Brazuca, o outro lado da bola oficial da Copa

Produzido no Paquistão, produto tem preço superior ao salário dos trabalhadores responsáveis por costurá-lo

Jamil Chade, O Estado de S. Paulo

22 de junho de 2014 | 05h00

Cada vez que o juiz soa o apito inicial, milhões de pessoas ficam de olhos vidrados, esperando pelo momento de vibrar quando ela sacudir as redes. A Brazuca, bola oficial da Copa, é sinônimo de emoção para uns – e de lucros milionários para outros. Mas para aqueles que produzem o principal produto do torneio, o salário não passa de US$ 4 por dia.

No Paquistão, longe das novas arenas modernas construídas no Brasil, centenas de pessoas envolvidas no trabalho de costurar cada uma das bolas que são usadas nas partidas ganham um salário mensal que não chega nem ao valor do produto.

A Adidas, que fornece as bolas oficiais da Copa do Mundo, terceirizou o trabalho de costura e de fabricação da Brazuca para empresas na região de Sialkot, no Paquistão. A inovação está na forma pela qual as gomas da bola são coladas umas às outras. Desde 2006, o método passou a ser termal, o que garante um percurso mais previsível da bola.

Não é a primeira vez que as empresas da região são as responsáveis pelas bolas da Copa. Em 1982, a Adidas também fabricou a Tango na região. Nos anos 80, 70% das bolas vendidas no mundo vinham do Paquistão e cerca de 40 milhões delas eram exportadas a cada ano.

Mas, em 2007, acusações de que o setor estava usando trabalho infantil fez com que o Paquistão perdesse grande parte do mercado. A Nike deixou a região e, segundo a Organização Internacional do Trabalho, até 7 mil crianças atuavam nas fábricas.

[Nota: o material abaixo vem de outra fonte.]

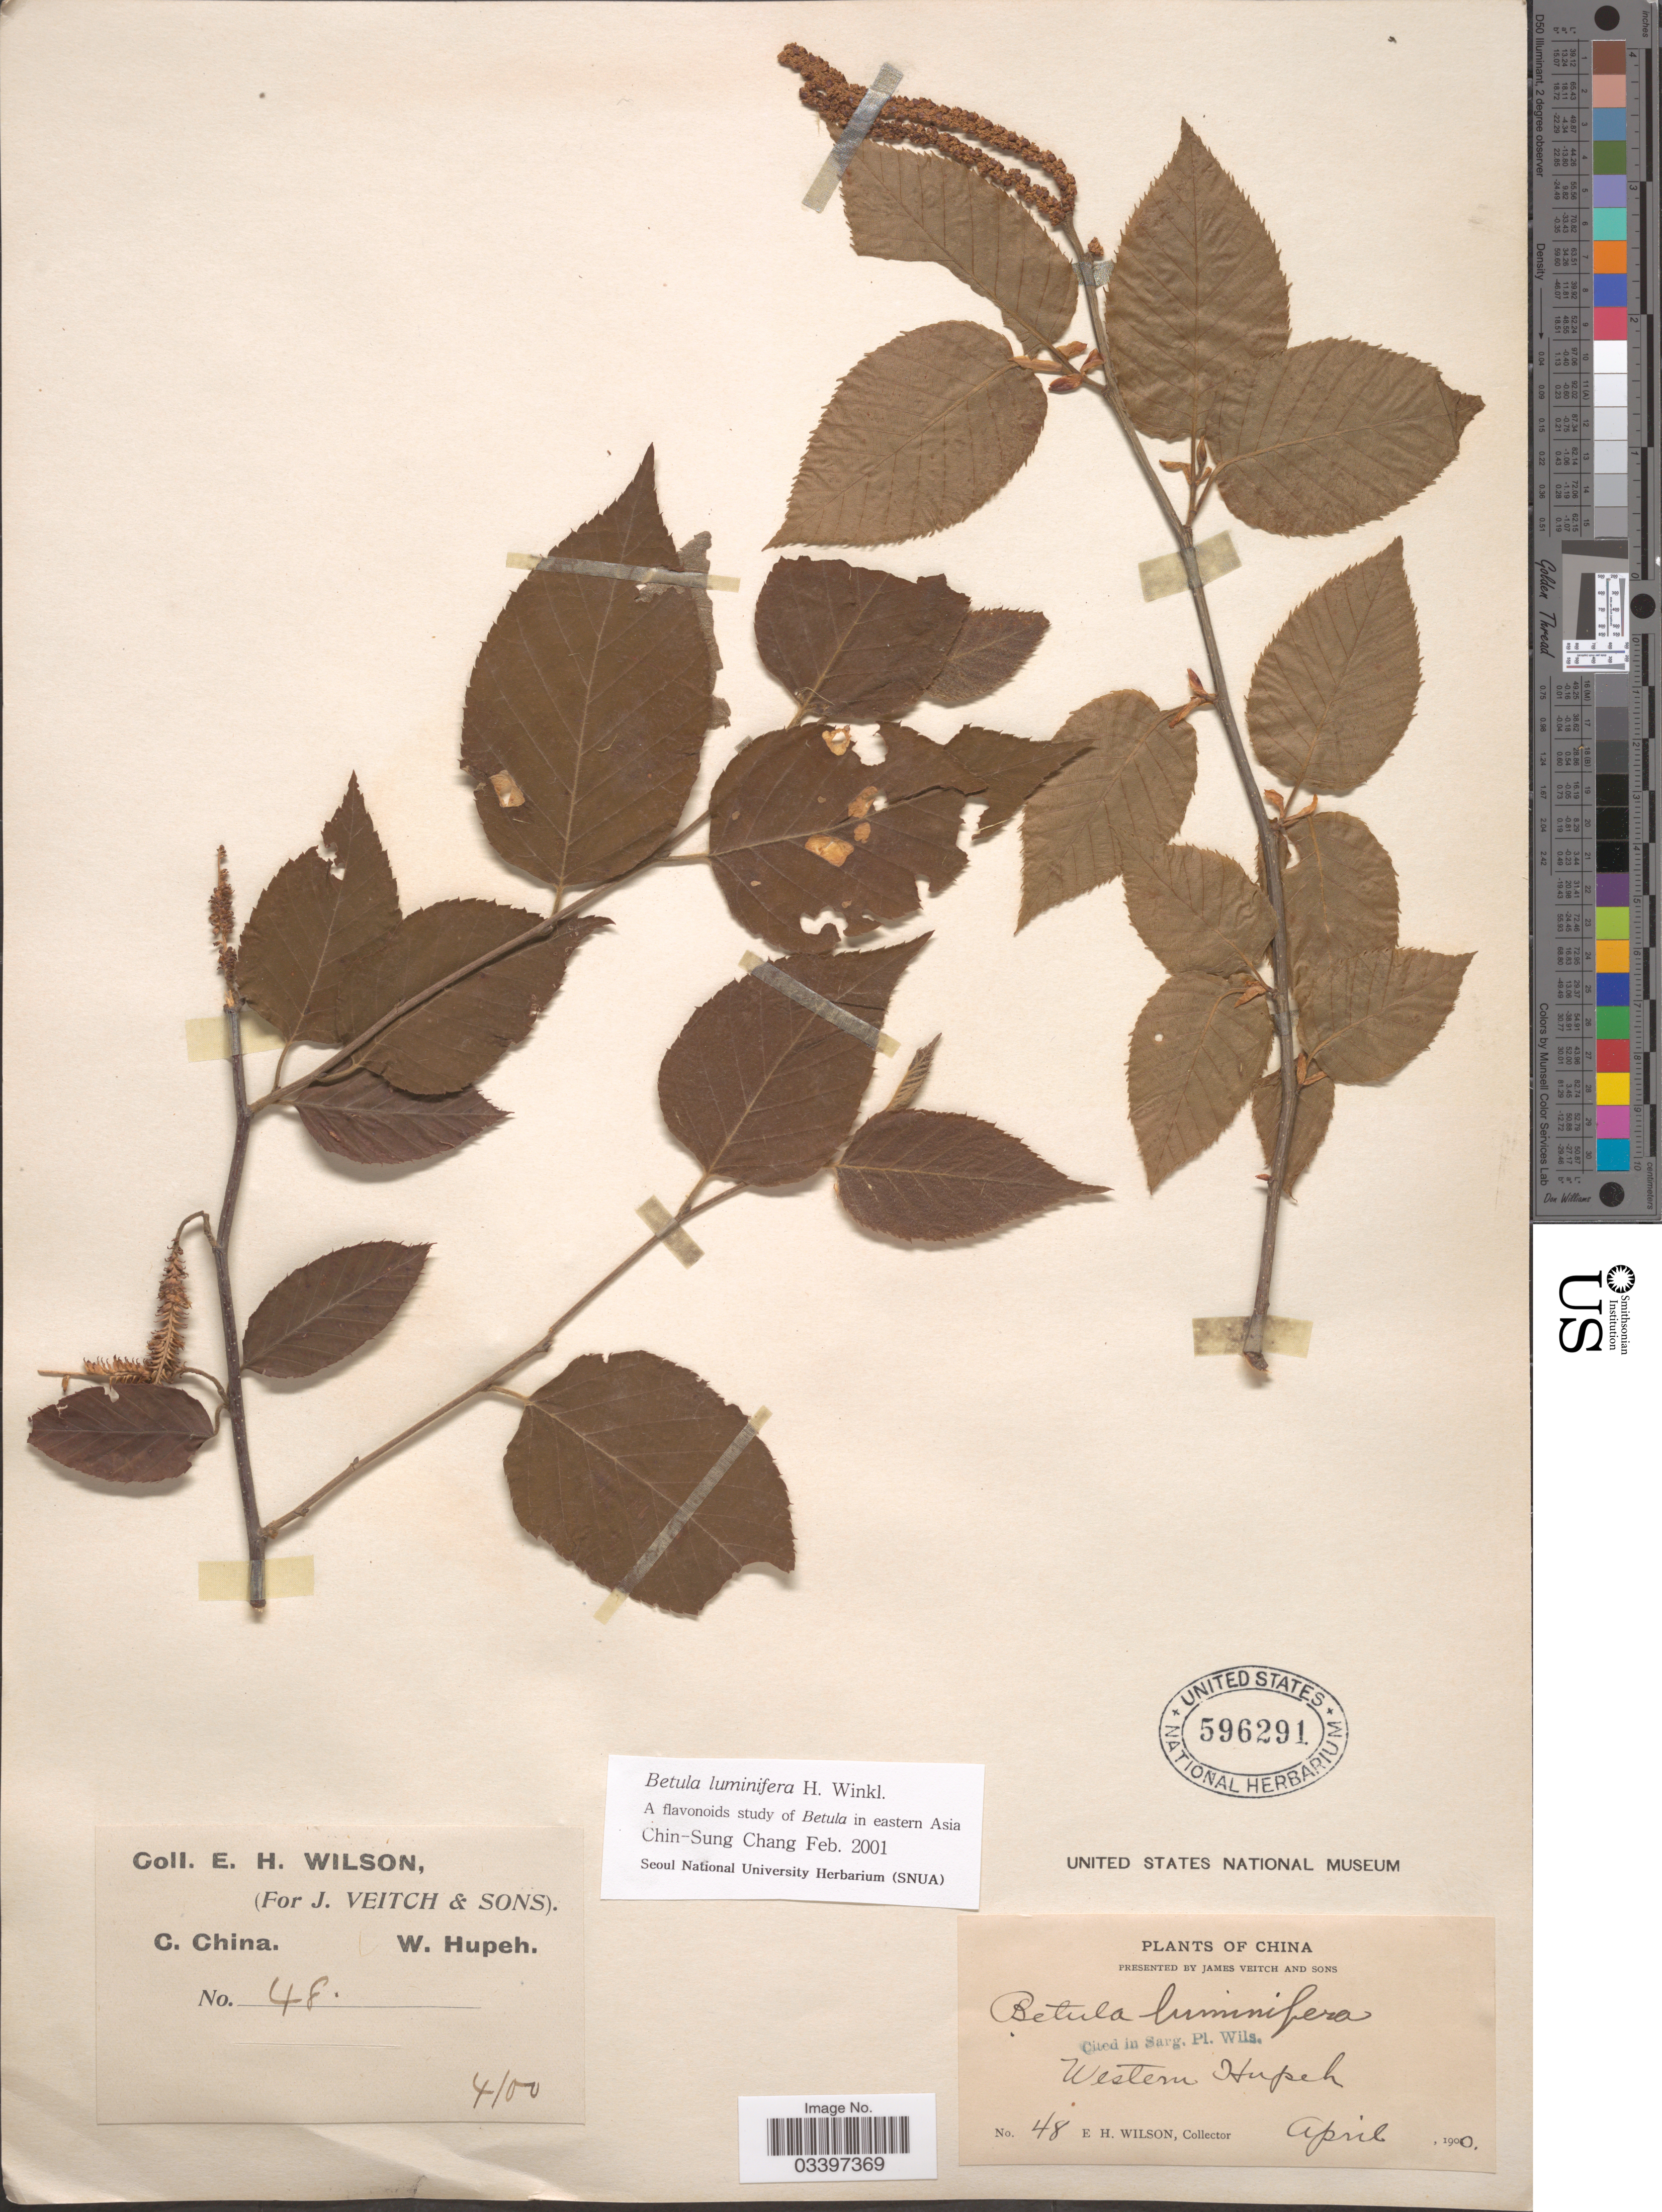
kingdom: Plantae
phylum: Tracheophyta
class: Magnoliopsida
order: Fagales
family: Betulaceae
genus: Betula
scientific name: Betula luminifera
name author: H.J.P. Winkl.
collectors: E. Wilson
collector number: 48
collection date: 1900-04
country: China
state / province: Hubei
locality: C. China. Western Hupeh.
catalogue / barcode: US 596291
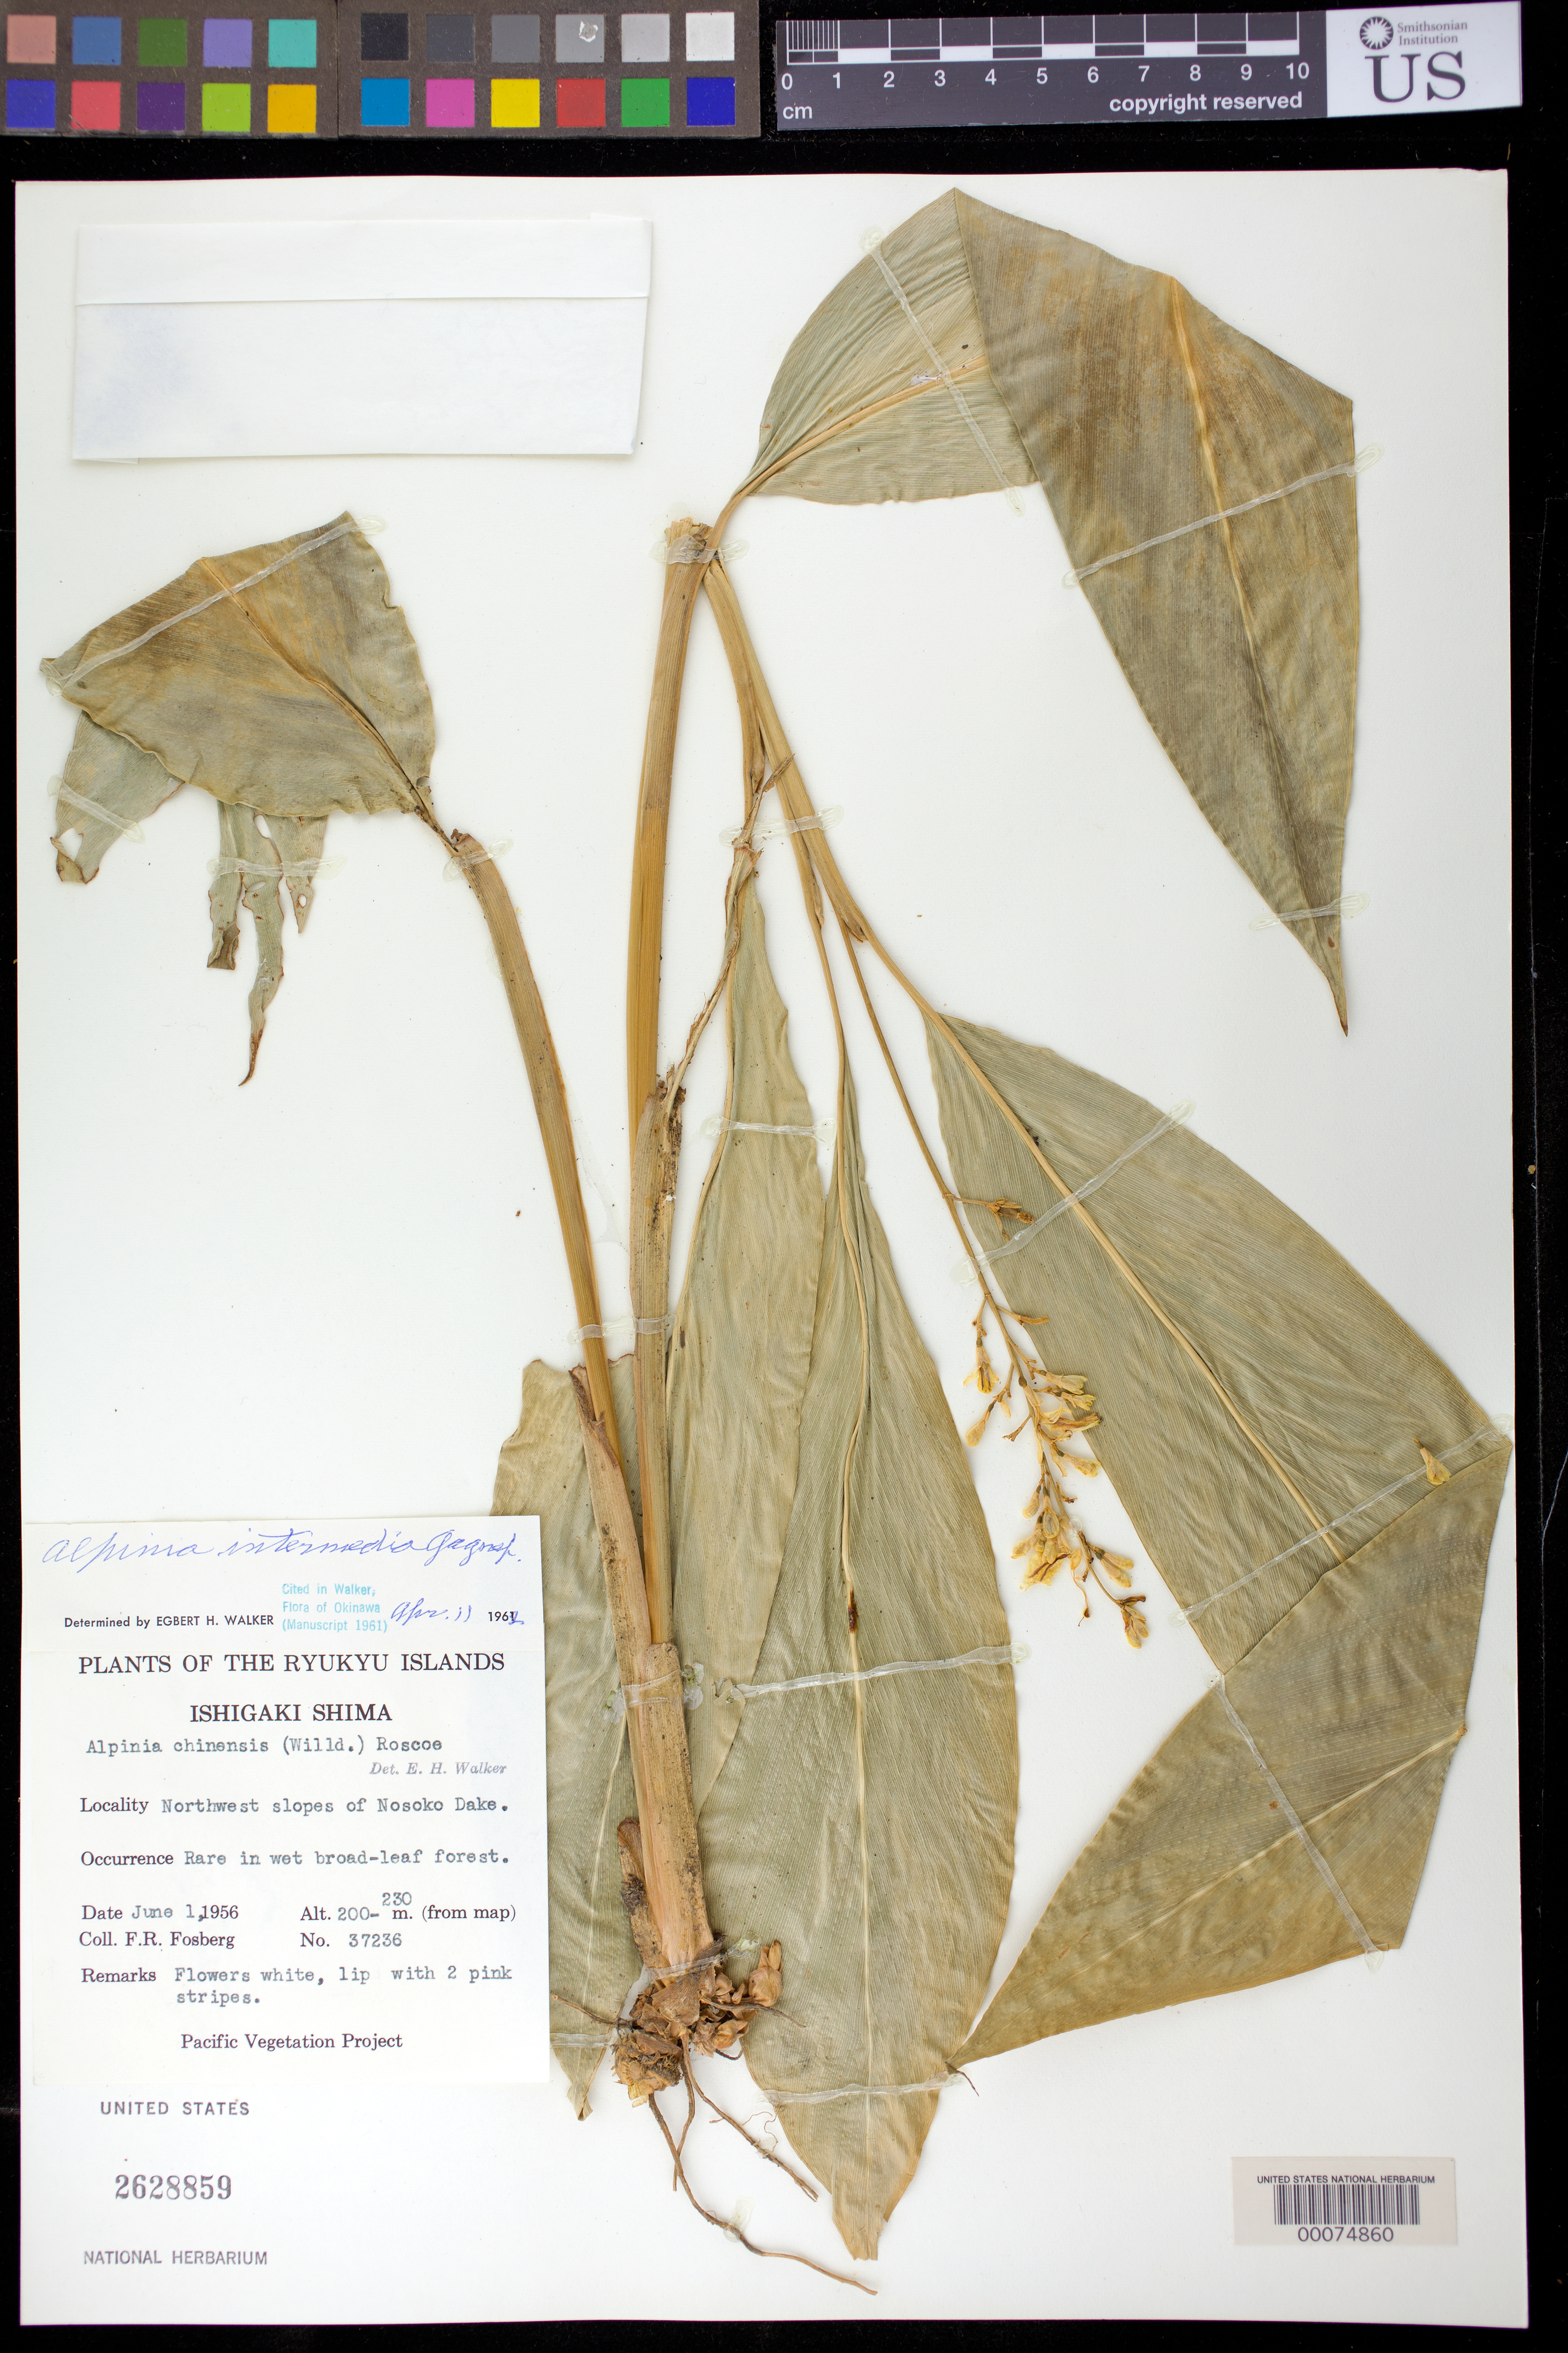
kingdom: Plantae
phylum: Tracheophyta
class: Liliopsida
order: Zingiberales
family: Zingiberaceae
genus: Alpinia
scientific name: Alpinia intermedia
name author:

Muitas dessas empresas foram para a China. Agora, com os salários em Pequim aumentando, as multinacionais voltaram a recorrer também aos paquistaneses, mais baratos.

Desta vez, a promessa do setor é de que o uso de trabalho infantil não voltará a ocorrer e que todos os princípios da Organização Internacional do Trabalho serão cumpridos. Empresas garantem que não contratam pessoas com menos de 15 anos e que os trabalhadores têm o direito de formar sindicatos. Mas os salários ainda são baixos.

Os empregados ganham cerca de 10 mil rupias por mês, cerca de R$ 250. O salário não chega nem ao preço da bola, que no site da Adidas está à venda por R$ 399,90.

Na Associação de Exportadores e Produtores de Materiais Esportivos do Paquistão, o salário é considerado como adequado, já que ninguém ganha abaixo da lei. Mas os responsáveis admitem que a Adidas optou pelo Paquistão por conta dos "preços competitivos". Ou seja: custos de produção baixos.

Segundo dados do Fundo Monetário Internacional, o Paquistão tem um PIB per capta anual de US$ 3,1 mil. O valor corresponde a apenas um terço do da China e é quatro vezes inferior ao do Brasil. A renda também fica abaixo de Gana, Congo e Bolívia, o país mais pobre da América do Sul.

"Temos qualidade e preço", declarou ao Estado o secretário-geral da Associação de Exportadores, Mosin Massoud. Segundo ele, neste ano a região deve vender 42 milhões de bolas de todas as marcas. Num período normal, cerca de 10 mil bolas são produzidas na região. Agora, com a Copa, o número subiu para uma média de 40 mil.

A Forward Sports, por exemplo, deve produzir 3 mil bolas para o Mundial. O trabalho consiste em costurar à mão 20 hexágonos e 12 pentágonos que, depois, serão colados com uma tecnologia inovadora. Para isso, conta com 1,8 mil empregados, que trabalham seis dias por semana.

LUCROS x SALÁRIOS

A disparidade entre os salários dos trabalhadores e os lucros do setor é profundo. No mundo, a Adidas prevê bater as vendas de 2010 e colocar no mercado mais de 13 milhões de bolas. A previsão é de uma renda de  2 bilhões em 2014.

Questionada pelo Estado, a Adidas afirmou que não revela os salários. Mas garante que está “comprometida em garantir práticas trabalhistas justas, salários justos e condições seguras nas fábricas”. A empresa diz que segue as recomendações da ONU e que nenhum empregado pode ganhar menos que o salário mínimo em toda a cadeia de produção.

Segundo a empresa, os trabalhadores recebem ainda incentivos e são pagos por horas extras trabalhadas. O que a Adidas não explica é que optou por produzir a bola no Paquistão e na China porque o custo é muito inferior a qualquer fábrica na Alemanha.